输入数据:
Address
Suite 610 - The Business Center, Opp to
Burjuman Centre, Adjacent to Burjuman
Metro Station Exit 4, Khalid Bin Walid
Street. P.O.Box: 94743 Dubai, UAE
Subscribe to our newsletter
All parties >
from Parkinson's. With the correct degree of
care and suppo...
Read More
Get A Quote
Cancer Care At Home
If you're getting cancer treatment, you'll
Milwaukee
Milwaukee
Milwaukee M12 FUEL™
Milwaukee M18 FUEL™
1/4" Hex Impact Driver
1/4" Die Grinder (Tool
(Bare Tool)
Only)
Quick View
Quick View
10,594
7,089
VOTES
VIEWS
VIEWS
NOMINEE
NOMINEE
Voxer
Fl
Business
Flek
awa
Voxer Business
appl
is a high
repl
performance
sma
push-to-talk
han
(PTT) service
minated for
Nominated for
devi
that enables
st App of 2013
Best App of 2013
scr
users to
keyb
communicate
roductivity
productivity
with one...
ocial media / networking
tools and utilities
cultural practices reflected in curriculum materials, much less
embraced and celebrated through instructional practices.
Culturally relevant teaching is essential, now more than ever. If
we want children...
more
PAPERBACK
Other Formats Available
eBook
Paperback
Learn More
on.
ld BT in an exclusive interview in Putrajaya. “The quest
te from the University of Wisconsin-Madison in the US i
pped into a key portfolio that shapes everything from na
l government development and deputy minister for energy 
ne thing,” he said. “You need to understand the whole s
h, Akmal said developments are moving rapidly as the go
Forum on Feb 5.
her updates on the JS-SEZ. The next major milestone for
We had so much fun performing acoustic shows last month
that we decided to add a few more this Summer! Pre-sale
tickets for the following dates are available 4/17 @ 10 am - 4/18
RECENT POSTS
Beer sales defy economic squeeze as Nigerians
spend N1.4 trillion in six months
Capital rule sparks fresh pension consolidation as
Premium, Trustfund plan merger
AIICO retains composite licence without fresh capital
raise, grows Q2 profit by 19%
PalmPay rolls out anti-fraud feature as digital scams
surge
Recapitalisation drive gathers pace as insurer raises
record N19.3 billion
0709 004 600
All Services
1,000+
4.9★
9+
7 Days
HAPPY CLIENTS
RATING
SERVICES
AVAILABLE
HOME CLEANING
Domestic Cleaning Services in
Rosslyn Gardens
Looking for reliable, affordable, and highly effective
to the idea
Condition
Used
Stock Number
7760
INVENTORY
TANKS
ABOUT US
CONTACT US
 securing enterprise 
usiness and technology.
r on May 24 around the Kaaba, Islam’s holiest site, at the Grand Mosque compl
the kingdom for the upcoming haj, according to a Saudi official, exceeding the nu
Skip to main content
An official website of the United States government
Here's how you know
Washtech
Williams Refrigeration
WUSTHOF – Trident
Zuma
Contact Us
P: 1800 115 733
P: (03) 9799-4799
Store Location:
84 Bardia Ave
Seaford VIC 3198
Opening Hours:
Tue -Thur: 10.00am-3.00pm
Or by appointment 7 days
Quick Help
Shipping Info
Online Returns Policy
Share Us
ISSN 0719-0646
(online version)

任务说明:
数一数上面的记录中有几行含有字符串“practices”，只写出行数。

练习答案:
2